Extend failure classification with runtime safety error kinds
Intent: Teach the branch store's mirror failure classifier to recognize the four new error signatures — obsolete, stale, busy, timeout — so they can be stored and queried distinctly from configuration errors or generic failures.
@@ -3234,6 +3234,18 @@ fn classify_mirror_failure_kind(status: &str, error_text: Option<&str>) -> Option
let lower = error_text.unwrap_or_default().to_ascii_lowercase();
+ if lower.contains("already in sync; treating this trigger as obsolete") {
+ return Some("obsolete");
+ }
+ if lower.contains("stale mirror sync still holds repo lock") {
+ return Some("stale");
+ }
+ if lower.contains("mirror sync already running") {
+ return Some("busy");
+ }
+ if lower.contains("timed out after") {
+ return Some("timeout");
+ }
The classify_mirror_failure_kind function gains four new prefix checks, each returning a distinct kind string:
Marker substring
Kind
Meaning
already in sync; treating this trigger as obsolete
obsolete
Lock was held but mirror was already up-to-date
stale mirror sync still holds repo lock
stale
Lock is held past the timeout threshold
mirror sync already running
busy
Another sync is actively running
timed out after
timeout
Git process exceeded mirror_timeout_secs
These are checked before the existing config_markers block, so they take precedence. A new test (classifies_mirror_failure_kinds_for_runtime_safety_cases) exercises all four paths with representative error strings.
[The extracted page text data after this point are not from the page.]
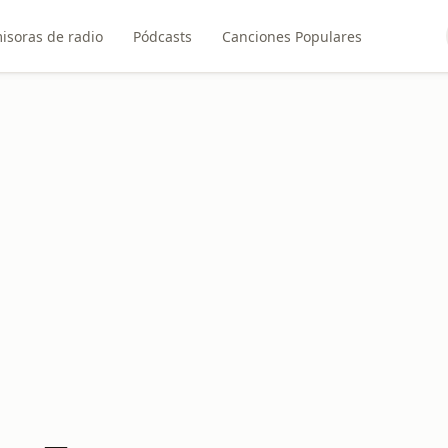
isoras de radio
Pódcasts
Canciones Populares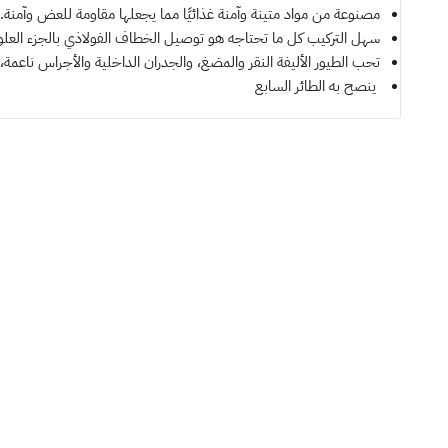
مصنوعة من مواد متينة وآمنة غذائيًا مما يجعلها مقاومة للعض وآمنة.
سهل التركيب كل ما تحتاجه هو توصيل الخطاف الفولاذي بالجزء الع
تحب الطيور الأليفة النقر والمضغ، والجدران الداخلية والأجراس ناعمة
ينصح به
الطائر السابع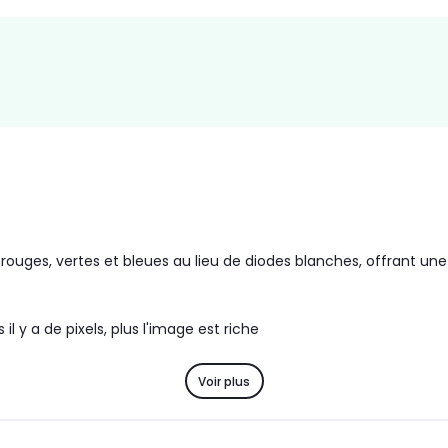
Puissance
Puissa
Non communiqué
2 x 15 
Assistant vocal intégré
Assista
Google Assistant
Alexa 
es rouges, vertes et bleues au lieu de diodes blanches, offrant u
il y a de pixels, plus l'image est riche
Voir plus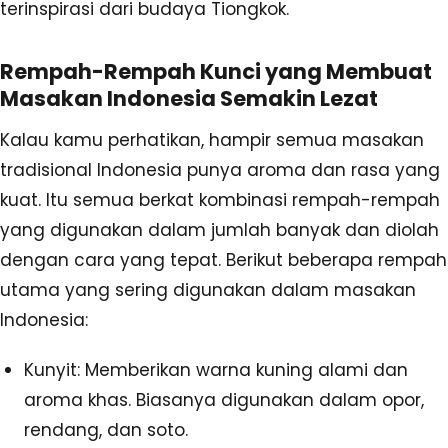
terinspirasi dari budaya Tiongkok.
Rempah-Rempah Kunci yang Membuat
Masakan Indonesia Semakin Lezat
Kalau kamu perhatikan, hampir semua masakan
tradisional Indonesia punya aroma dan rasa yang
kuat. Itu semua berkat kombinasi rempah-rempah
yang digunakan dalam jumlah banyak dan diolah
dengan cara yang tepat. Berikut beberapa rempah
utama yang sering digunakan dalam masakan
Indonesia:
Kunyit: Memberikan warna kuning alami dan
aroma khas. Biasanya digunakan dalam opor,
rendang, dan soto.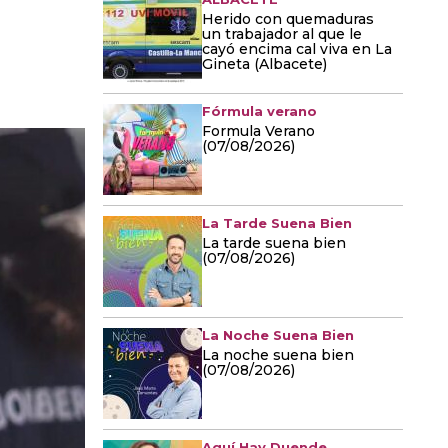
Herido con quemaduras
un trabajador al que le
cayó encima cal viva en La
Gineta (Albacete)
Fórmula verano
Formula Verano
(07/08/2026)
La Tarde Suena Bien
La tarde suena bien
(07/08/2026)
La Noche Suena Bien
La noche suena bien
(07/08/2026)
Aquí Hay Duende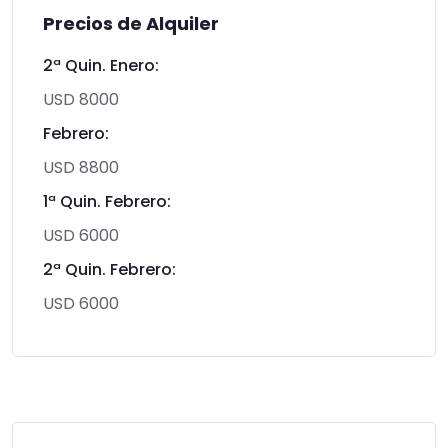
Precios de Alquiler
2ª Quin. Enero:
USD 8000
Febrero:
USD 8800
1ª Quin. Febrero:
USD 6000
2ª Quin. Febrero:
USD 6000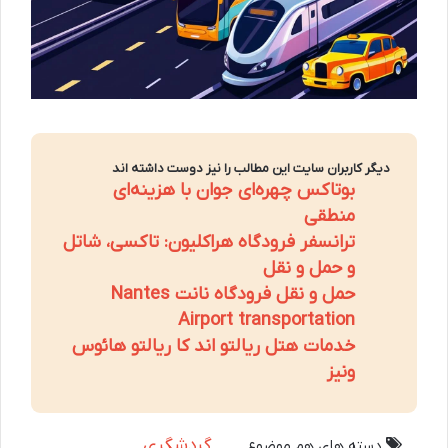
دیگر کاربران سایت این مطالب را نیز دوست داشته اند
بوتاکس چهره‌ای جوان با هزینه‌ای
منطقی
ترانسفر فرودگاه هراکلیون: تاکسی، شاتل
و حمل و نقل
حمل و نقل فرودگاه نانت Nantes
Airport transportation
خدمات هتل ریالتو اند کا ریالتو هائوس
ونیز
گردشگری
دسته های هم موضوع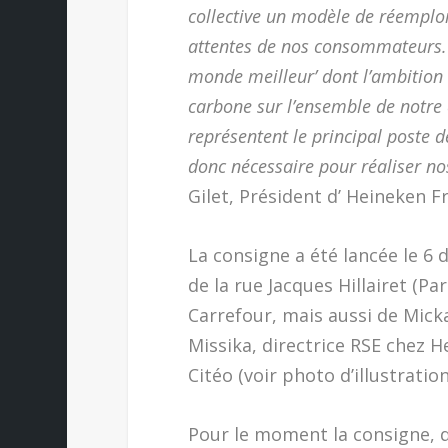
collective un modèle de réemploi
attentes de nos consommateurs. C
monde meilleur’ dont l’ambition
carbone sur l’ensemble de notre
représentent le principal poste d
donc nécessaire pour réaliser no
Gilet, Président d’ Heineken F
La consigne a été lancée le 6
de la rue Jacques Hillairet (P
Carrefour, mais aussi de Micka
Missika, directrice RSE chez H
Citéo (voir photo d’illustration
Pour le moment la consigne, q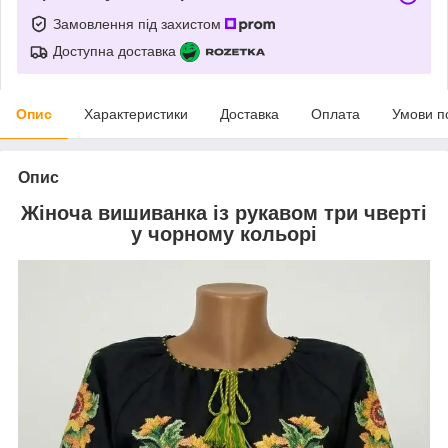
Замовлення під захистом
Доступна доставка
Опис
Характеристики
Доставка
Оплата
Умови п
Опис
Жіноча вишиванка із рукавом три чверті
у чорному кольорі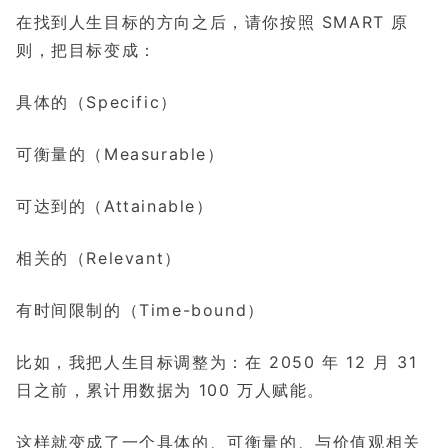
在找到人生目标的方向之后，请你按照 SMART 原
则，把目标变成：
具体的（Specific）
可衡量的（Measurable）
可达到的（Attainable）
（
）
相关的
Relevant
有时间限制的（Time-bound）
比如，我把人生目标调整为：在 2050 年 12 月 31
日之前，累计用数据为 100 万人赋能。
这样就变成了一个具体的、可衡量的、与价值观相关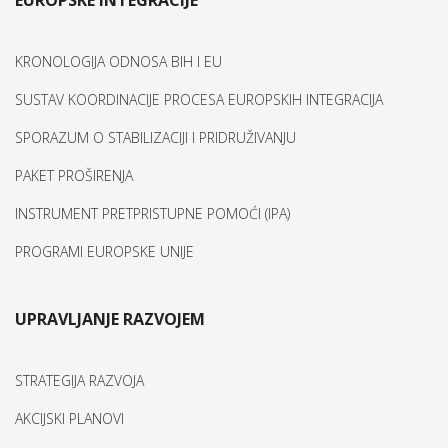
EUROPSKE INTEGRACIJE
KRONOLOGIJA ODNOSA BIH I EU
SUSTAV KOORDINACIJE PROCESA EUROPSKIH INTEGRACIJA
SPORAZUM O STABILIZACIJI I PRIDRUŽIVANJU
PAKET PROŠIRENJA
INSTRUMENT PRETPRISTUPNE POMOĆI (IPA)
PROGRAMI EUROPSKE UNIJE
UPRAVLJANJE RAZVOJEM
STRATEGIJA RAZVOJA
AKCIJSKI PLANOVI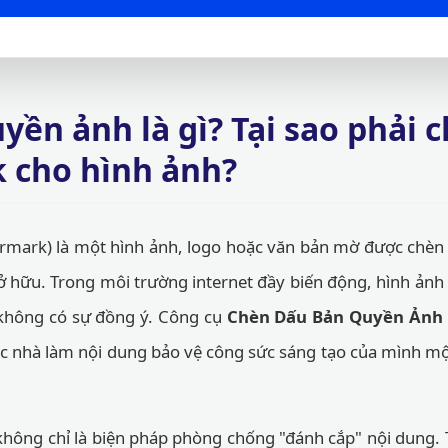
yền ảnh là gì? Tại sao phải 
 cho hình ảnh?
mark) là một hình ảnh, logo hoặc văn bản mờ được chèn
 hữu. Trong môi trường internet đầy biến động, hình ảnh 
 không có sự đồng ý. Công cụ
Chèn Dấu Bản Quyền Ảnh 
ác nhà làm nội dung bảo vệ công sức sáng tạo của mình m
hông chỉ là biện pháp phòng chống "đánh cắp" nội dung. 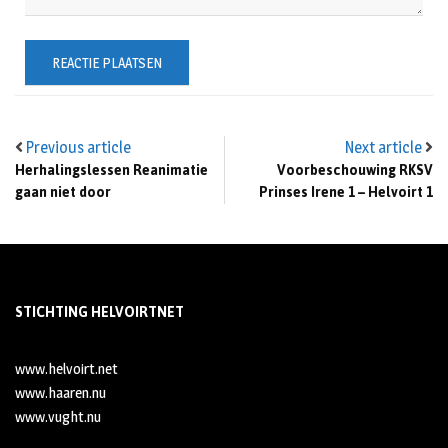
Previous article
Next article
Herhalingslessen Reanimatie
Voorbeschouwing RKSV
gaan niet door
Prinses Irene 1 – Helvoirt 1
STICHTING HELVOIRTNET
www.helvoirt.net
www.haaren.nu
www.vught.nu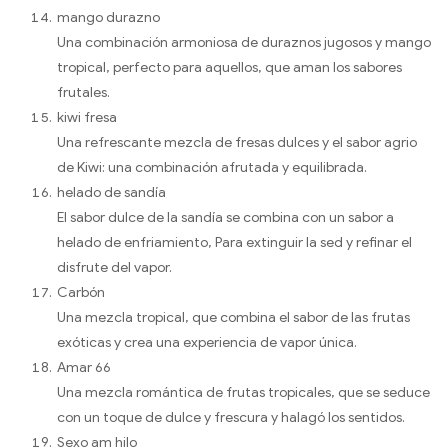
mango durazno
Una combinación armoniosa de duraznos jugosos y mango
tropical, perfecto para aquellos, que aman los sabores
frutales.
kiwi fresa
Una refrescante mezcla de fresas dulces y el sabor agrio
de Kiwi: una combinación afrutada y equilibrada.
helado de sandía
El sabor dulce de la sandía se combina con un sabor a
helado de enfriamiento, Para extinguir la sed y refinar el
disfrute del vapor.
Carbón
Una mezcla tropical, que combina el sabor de las frutas
exóticas y crea una experiencia de vapor única.
Amar 66
Una mezcla romántica de frutas tropicales, que se seduce
con un toque de dulce y frescura y halagó los sentidos.
Sexo am hilo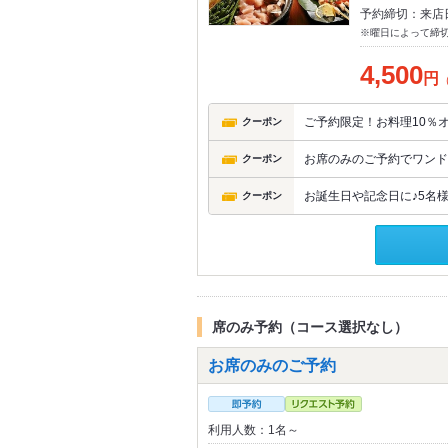
予約締切：来店
※曜日によって締
4,500
円
ご予約限定！お料理10％
クーポン
お席のみのご予約でワンド
クーポン
お誕生日や記念日に♪5名
クーポン
席のみ予約（コース選択なし）
お席のみのご予約
利用人数：1名～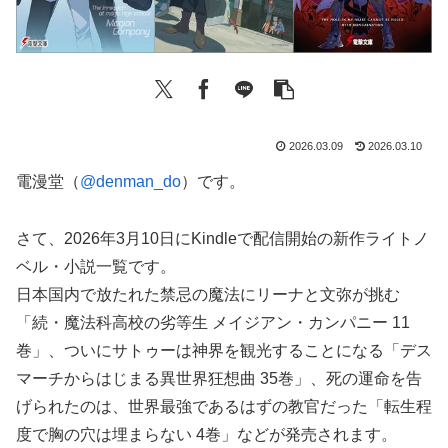
2026.03.09
2026.03.10
電漫堂（
@denman_do
）です。
さて、2026年3月10日にKindleで配信開始の新作ライトノ
ベル・小説一覧です。
日本国内で放たれた禁忌の魔法にリーナと文弥が挑む
「続・魔法科高校の劣等生 メイジアン・カンパニー 11
巻」、ついにサトゥーは神界を観光することになる「デス
マーチからはじまる異世界狂想曲 35巻」、死の運命を告
げられたのは、世界最強であるはずの教官だった「転生程
度で胸の穴は埋まらない 4巻」などが発売されます。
Surface lock status and timeout in the mirror runtime status API
Intent: Expose the live lock state and the configured timeout to API consumers so the admin dashboard and any monitoring integrations can display whether a mirror sync is currently running, stale, or idle.
timeout_secs: the effective timeout for the current configuration.
active_run: an Option<MirrorLockStatus> that is Some(...) whenever the lock file is currently held, populated by the non-blocking current_mirror_lock_status() probe.
The mirror_runtime_status() function populates these by reading the forge repo config and probing the lock file. This data flows through to the /news/admin JSON endpoint and the health status builder.
Refine admin dashboard health rendering for new failure kinds
Intent: Update the server-side health builder and the client-side admin JavaScript to render busy/obsolete failures as warnings (non-alarming) and stale/timeout failures as errors, and to show live lock status when a sync is in progress.
build_mirror_health_status is restructured with a new early-return path: if runtime.active_run is Some, it returns immediately with state "active" or "error" (for stale locks) and a descriptive summary including PID, trigger, and elapsed time.
The existing failure-kind mapping is refined:
config, stale, timeout → state "error"
busy, obsolete → state "active" (non-alarming)
Everything else falls through to the previous idle/error logic.
The summary text is now a match on the failure kind rather than a generic "last background attempt failed" message.
Client-side (admin.html)
A new mirrorFailureTone(kind, status, lagging) helper centralizes the CSS class selection for both the current-status card and the history list, replacing duplicated ternary chains. The card rendering gains a new block for runtime.active_run that shows trigger source, PID, elapsed time, and timeout in real time. The timeout value is shown in all mirror status views.
Propagate `mirror_timeout_secs` through all test fixtures
Intent: Keep all existing tests compiling by adding the new required field to every `ForgeRepoConfig` literal across the test suite.
Every ForgeRepoConfig struct literal in the test modules of ci.rs, forge.rs, mirror.rs, poller.rs, and web.rs is extended with mirror_timeout_secs: None (or Some(120) where a mirror remote is configured). This is purely mechanical — no test logic changes, just keeping the struct exhaustive. The MirrorRuntimeStatus test fixtures in web.rs similarly gain timeout_secs and active_run fields.